Can you help me with some hints?
On
Since $$ x \cdot \nabla u = |x|^2, $$ but also $$ x \cdot x = |x|^2, $$ I would try $$ \nabla u = x, $$ which leads to $$ u(x) = {1 \over 2} x \cdot x + {\tt const}. $$ In general, I would recommend looking into the method of characteristics.
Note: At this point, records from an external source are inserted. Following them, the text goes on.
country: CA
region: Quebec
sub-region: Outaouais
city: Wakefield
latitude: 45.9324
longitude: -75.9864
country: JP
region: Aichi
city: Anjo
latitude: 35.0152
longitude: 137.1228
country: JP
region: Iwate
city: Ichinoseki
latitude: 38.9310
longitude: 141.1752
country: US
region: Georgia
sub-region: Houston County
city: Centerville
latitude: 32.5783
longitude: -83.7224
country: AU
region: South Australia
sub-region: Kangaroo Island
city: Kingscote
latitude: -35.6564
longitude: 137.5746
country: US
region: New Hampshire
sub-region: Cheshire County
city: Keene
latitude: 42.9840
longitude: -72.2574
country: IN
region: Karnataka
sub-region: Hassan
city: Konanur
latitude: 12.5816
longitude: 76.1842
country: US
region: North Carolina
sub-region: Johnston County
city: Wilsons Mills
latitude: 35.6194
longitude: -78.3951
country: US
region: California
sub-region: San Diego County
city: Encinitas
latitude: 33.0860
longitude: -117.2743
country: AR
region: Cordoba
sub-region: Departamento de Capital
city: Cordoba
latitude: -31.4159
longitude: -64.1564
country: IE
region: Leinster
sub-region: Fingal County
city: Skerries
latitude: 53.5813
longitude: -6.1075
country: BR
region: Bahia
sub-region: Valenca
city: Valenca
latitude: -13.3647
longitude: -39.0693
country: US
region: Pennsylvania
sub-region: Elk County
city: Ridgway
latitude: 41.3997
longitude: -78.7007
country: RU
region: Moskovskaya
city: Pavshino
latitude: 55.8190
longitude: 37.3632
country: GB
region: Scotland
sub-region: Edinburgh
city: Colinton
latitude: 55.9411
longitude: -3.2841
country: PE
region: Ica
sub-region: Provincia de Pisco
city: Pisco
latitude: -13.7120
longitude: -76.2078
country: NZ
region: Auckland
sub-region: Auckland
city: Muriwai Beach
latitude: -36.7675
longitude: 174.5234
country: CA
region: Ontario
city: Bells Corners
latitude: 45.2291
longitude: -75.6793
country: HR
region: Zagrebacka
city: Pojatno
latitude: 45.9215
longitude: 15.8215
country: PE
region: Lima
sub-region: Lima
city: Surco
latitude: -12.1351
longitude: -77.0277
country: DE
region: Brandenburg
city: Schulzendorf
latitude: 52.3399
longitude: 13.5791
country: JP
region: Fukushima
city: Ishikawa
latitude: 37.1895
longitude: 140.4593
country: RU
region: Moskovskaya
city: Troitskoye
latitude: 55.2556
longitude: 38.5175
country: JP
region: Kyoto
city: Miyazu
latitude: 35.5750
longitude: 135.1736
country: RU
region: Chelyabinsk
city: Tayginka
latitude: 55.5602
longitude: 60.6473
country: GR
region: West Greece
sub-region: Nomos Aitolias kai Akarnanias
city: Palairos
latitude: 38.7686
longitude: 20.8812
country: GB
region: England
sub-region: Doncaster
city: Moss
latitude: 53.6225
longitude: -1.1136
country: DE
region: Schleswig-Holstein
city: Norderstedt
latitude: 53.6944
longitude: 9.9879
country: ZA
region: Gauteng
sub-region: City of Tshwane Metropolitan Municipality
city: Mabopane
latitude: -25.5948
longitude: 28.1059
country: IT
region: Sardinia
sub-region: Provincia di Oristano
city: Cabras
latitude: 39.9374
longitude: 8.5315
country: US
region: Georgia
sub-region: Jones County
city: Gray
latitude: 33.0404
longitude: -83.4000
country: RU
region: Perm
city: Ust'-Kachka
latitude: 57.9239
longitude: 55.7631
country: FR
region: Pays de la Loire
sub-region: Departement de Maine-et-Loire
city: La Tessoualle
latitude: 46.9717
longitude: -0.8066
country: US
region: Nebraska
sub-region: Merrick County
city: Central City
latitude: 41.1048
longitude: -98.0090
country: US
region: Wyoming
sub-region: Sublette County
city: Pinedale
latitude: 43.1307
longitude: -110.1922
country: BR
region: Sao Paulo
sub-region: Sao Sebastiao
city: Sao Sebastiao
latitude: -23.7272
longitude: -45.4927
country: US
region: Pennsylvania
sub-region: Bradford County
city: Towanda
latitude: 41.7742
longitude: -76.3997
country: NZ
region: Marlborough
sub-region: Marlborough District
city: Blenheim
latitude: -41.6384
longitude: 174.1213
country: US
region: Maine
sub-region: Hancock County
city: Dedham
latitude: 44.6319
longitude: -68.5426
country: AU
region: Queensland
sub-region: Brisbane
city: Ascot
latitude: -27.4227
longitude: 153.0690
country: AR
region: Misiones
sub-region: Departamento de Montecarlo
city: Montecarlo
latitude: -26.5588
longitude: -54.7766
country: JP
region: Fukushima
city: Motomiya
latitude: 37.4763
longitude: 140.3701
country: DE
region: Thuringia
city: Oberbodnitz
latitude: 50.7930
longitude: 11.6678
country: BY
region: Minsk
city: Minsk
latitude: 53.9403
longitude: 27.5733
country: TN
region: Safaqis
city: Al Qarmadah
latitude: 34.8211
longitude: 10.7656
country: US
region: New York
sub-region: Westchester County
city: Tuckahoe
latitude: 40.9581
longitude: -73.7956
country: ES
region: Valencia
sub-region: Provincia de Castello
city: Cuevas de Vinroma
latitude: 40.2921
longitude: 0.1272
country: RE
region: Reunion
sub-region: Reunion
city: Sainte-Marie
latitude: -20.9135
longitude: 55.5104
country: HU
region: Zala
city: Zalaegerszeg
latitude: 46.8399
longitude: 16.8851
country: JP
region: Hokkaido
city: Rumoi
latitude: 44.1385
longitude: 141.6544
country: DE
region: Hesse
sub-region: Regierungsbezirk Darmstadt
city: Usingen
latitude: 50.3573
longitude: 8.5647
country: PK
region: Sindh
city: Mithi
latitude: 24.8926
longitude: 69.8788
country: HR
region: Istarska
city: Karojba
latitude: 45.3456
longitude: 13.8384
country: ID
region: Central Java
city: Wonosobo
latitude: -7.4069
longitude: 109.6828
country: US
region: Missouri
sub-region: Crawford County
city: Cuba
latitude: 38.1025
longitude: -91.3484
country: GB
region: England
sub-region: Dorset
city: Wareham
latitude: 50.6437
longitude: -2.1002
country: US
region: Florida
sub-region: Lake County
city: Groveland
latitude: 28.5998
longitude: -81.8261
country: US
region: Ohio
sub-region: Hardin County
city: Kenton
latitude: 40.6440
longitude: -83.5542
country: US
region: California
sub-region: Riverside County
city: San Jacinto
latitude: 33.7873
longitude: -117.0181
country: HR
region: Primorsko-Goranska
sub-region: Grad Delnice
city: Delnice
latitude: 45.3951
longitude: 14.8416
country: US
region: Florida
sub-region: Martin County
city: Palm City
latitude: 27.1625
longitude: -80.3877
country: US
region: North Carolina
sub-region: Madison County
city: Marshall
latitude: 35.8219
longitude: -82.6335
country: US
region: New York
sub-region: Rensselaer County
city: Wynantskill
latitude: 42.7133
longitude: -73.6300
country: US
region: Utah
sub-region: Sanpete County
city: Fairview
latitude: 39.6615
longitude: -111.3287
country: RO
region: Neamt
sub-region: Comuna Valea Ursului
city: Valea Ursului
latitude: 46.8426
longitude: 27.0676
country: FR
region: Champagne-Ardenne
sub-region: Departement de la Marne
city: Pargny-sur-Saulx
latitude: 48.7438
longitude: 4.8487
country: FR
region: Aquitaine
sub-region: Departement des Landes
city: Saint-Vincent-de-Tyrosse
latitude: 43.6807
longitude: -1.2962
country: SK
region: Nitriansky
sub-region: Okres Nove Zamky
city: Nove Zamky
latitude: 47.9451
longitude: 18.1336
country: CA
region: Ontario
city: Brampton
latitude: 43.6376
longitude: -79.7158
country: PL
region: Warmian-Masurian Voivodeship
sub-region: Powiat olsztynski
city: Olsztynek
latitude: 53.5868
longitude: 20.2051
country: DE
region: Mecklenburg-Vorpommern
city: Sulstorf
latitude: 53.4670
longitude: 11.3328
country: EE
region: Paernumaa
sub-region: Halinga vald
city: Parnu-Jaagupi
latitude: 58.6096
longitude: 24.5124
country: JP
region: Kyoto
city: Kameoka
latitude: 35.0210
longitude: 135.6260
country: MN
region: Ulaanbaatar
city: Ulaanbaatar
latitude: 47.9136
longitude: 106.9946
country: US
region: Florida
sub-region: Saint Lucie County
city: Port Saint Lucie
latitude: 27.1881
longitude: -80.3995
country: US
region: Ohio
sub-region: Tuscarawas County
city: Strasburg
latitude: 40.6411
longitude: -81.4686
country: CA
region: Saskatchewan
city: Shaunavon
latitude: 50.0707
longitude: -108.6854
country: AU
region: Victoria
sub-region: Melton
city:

Use the method of characteristics to decompose the problem. Observe, we have the string of equations: $$\frac{dx_1}{x_1} = \ldots = \frac{dx_n}{x_n} = \frac{dz}{x_1^2 + \ldots x_n^2}$$
Solving for the constant characteristics for the first n-1 equations, we get: $$\phi_i = \frac{x_{i-1}}{x_i}$$
So the last equation becomes: $$\frac{dx_n}{x_n} = \frac{dz}{x_n^2 \phi_{n-1}^2(1 + \phi_{n-2}^2(\ldots (1 + \phi_1^2) \ldots )))}$$ Which, if we allow $\psi := \phi_{n-1}^2(1 + \phi_{n-2}^2(\ldots (1 + \phi_1^2) \ldots )))$, then this boils down to: $$\frac{dz}{\psi} = x_n dx_n$$ $$\implies \frac{z}{\psi} = \frac{1}{2}x_n^2 + \eta(\phi_1, \ldots, \phi_{n-1})$$ $$\implies z = \psi(\frac{1}{2}x_n^2 + \eta)$$
where we defined $\psi$ already, which we know equals: $$\psi = \frac{|x|^2}{x_n^2}$$ and $\eta$ is a function on the constants $\phi_1, \ldots, \phi_{n-1}$.
This leads to:
$$u = \frac{1}{2} x \cdot x + \eta(\phi_1, \ldots, \phi_{n-1})\frac{|x|^2}{x_n^2}$$
Now considering the initial conditions:
$$u(x_1 = 1, \cdot ) = 3x_n = \frac{1}{2}\sum_{i=1}^n x_i^2 + \eta(1, \phi_2, \ldots, \phi_{n-1}) \frac{1}{x_n^2} \sum_{i=1}^n x_i^2$$ $$\implies 3x_n^3 - \frac{x_n^2}{2}\sum_{i=1}^n x_i^2 = \eta(1, \phi_2, \ldots, \phi_{n-1}) \sum_{i=1}^n x_i^2$$ $$\implies \frac{3x_n^3}{|x|^2} - \frac{x_n^2}{2} = \eta(1, \phi_2, \ldots, \phi_{n-1}) $$ Of course we can easily translate the variables $\phi_2 = x_2, \phi_3 = \frac{x_3}{x_2}, \ldots$ which instantly makes $\eta$ a function of $x_2, \ldots, x_n$. Therefore, $$ \implies \eta = \frac{3x_n^3}{1 + \sum_{i=2}^n x_i^2} - \frac{x_n^2}{2}$$
Thus, we get: $$u = \frac{1}{2} x \cdot x + |x|^2 \left ( \frac{3x_n}{1 + \sum_{i=2}^n x_i^2} - \frac{1}{2} \right )$$
Which simplifies to: $$u = x \cdot x \left ( \frac{3x_n}{1 + \sum_{i=2}^n x_i^2} \right )$$